TASK DETAILS
Take each line from the entries that holds "provides" and copy it out.

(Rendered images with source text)
========================

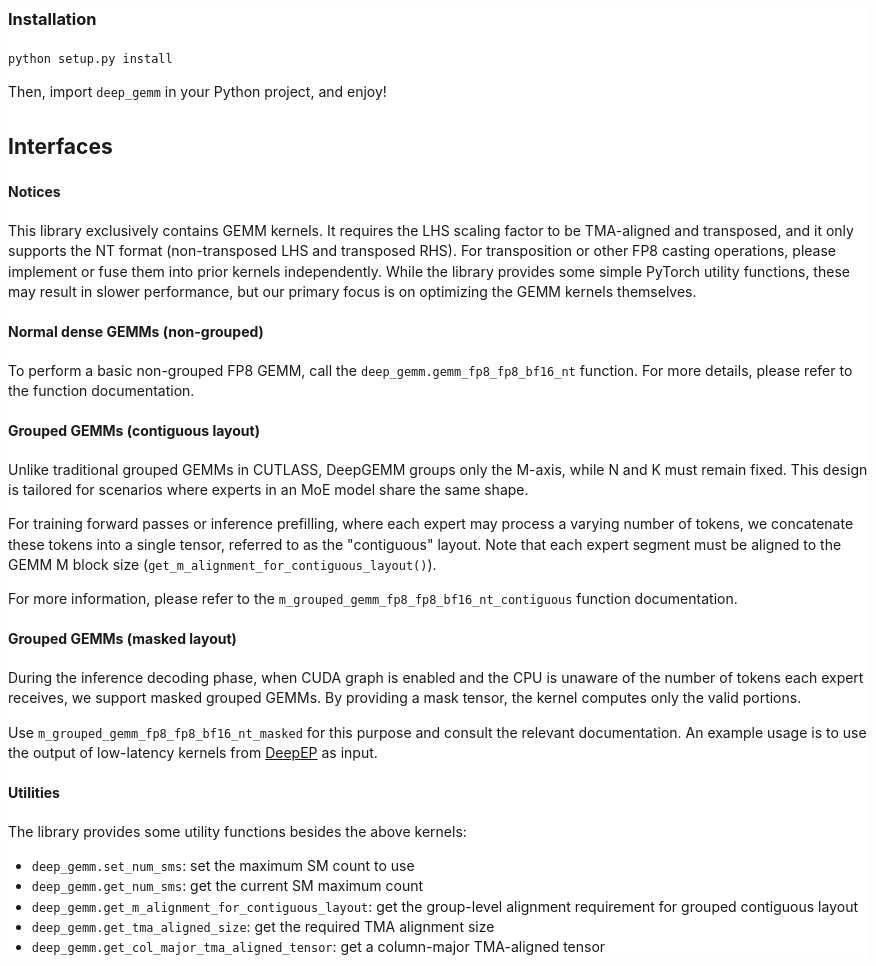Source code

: ### Installation

```bash
python setup.py install
```

Then, import `deep_gemm` in your Python project, and enjoy!

## Interfaces

#### Notices

This library exclusively contains GEMM kernels. It requires the LHS scaling factor to be TMA-aligned and transposed, and it only supports the NT format (non-transposed LHS and transposed RHS). For transposition or other FP8 casting operations, please implement or fuse them into prior kernels independently. While the library provides some simple PyTorch utility functions, these may result in slower performance, but our primary focus is on optimizing the GEMM kernels themselves.

#### Normal dense GEMMs (non-grouped)

To perform a basic non-grouped FP8 GEMM, call the `deep_gemm.gemm_fp8_fp8_bf16_nt` function. For more details, please refer to the function documentation.

#### Grouped GEMMs (contiguous layout)

Unlike traditional grouped GEMMs in CUTLASS, DeepGEMM groups only the M-axis, while N and K must remain fixed. This design is tailored for scenarios where experts in an MoE model share the same shape.

For training forward passes or inference prefilling, where each expert may process a varying number of tokens, we concatenate these tokens into a single tensor, referred to as the "contiguous" layout. Note that each expert segment must be aligned to the GEMM M block size (`get_m_alignment_for_contiguous_layout()`).

For more information, please refer to the `m_grouped_gemm_fp8_fp8_bf16_nt_contiguous` function documentation.

#### Grouped GEMMs (masked layout)

During the inference decoding phase, when CUDA graph is enabled and the CPU is unaware of the number of tokens each expert receives, we support masked grouped GEMMs. By providing a mask tensor, the kernel computes only the valid portions.

Use `m_grouped_gemm_fp8_fp8_bf16_nt_masked` for this purpose and consult the relevant documentation. An example usage is to use the output of low-latency kernels from [DeepEP](https://github.com/deepseek-ai/DeepEP) as input.

#### Utilities

The library provides some utility functions besides the above kernels:

- `deep_gemm.set_num_sms`: set the maximum SM count to use
- `deep_gemm.get_num_sms`: get the current SM maximum count
- `deep_gemm.get_m_alignment_for_contiguous_layout`: get the group-level alignment requirement for grouped contiguous layout
- `deep_gemm.get_tma_aligned_size`: get the required TMA alignment size
- `deep_gemm.get_col_major_tma_aligned_tensor`: get a column-major TMA-aligned tensor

========================

EXERCISE RESULT
This library exclusively contains GEMM kernels. It requires the LHS scaling factor to be TMA-aligned and transposed, and it only supports the NT format (non-transposed LHS and transposed RHS). For transposition or other FP8 casting operations, please implement or fuse them into prior kernels independently. While the library provides some simple PyTorch utility functions, these may result in slower performance, but our primary focus is on optimizing the GEMM kernels themselves.
The library provides some utility functions besides the above kernels:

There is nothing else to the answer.